[Recorded data]
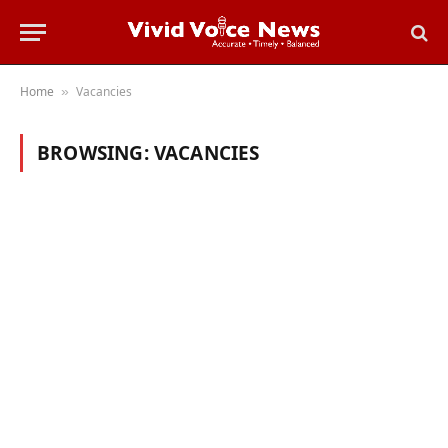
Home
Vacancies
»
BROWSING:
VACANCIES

---

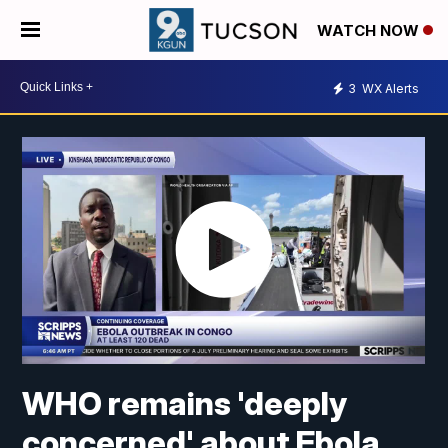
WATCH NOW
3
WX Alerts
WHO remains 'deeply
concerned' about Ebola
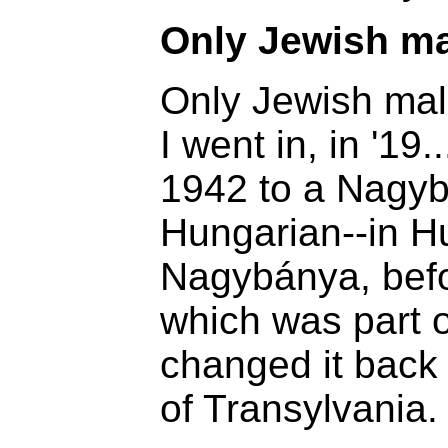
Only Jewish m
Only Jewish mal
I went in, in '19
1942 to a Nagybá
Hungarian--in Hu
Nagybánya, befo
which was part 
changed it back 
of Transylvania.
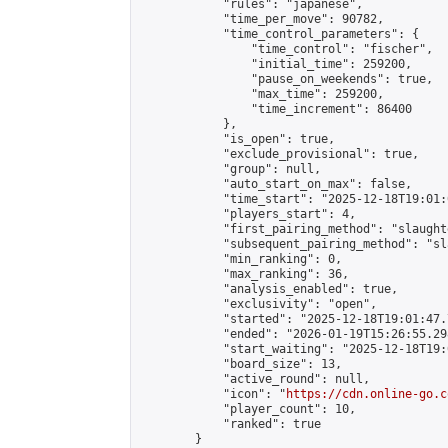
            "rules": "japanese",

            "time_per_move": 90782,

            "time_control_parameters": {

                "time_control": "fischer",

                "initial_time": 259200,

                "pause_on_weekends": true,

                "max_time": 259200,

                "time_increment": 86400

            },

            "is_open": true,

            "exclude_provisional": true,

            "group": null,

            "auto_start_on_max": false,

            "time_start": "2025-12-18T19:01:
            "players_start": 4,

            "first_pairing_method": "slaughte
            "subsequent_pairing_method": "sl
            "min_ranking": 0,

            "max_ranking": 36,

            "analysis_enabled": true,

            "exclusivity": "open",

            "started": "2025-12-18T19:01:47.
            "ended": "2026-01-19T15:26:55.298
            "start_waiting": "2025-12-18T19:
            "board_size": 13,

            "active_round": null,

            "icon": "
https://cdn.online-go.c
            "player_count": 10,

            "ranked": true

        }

*WHAT TO PRODUCE*:
Collect every line above that contains the word "true".

*THE ANSWER*:
                "pause_on_weekends": true,
            "is_open": true,
            "exclude_provisional": true,
            "analysis_enabled": true,
            "ranked": true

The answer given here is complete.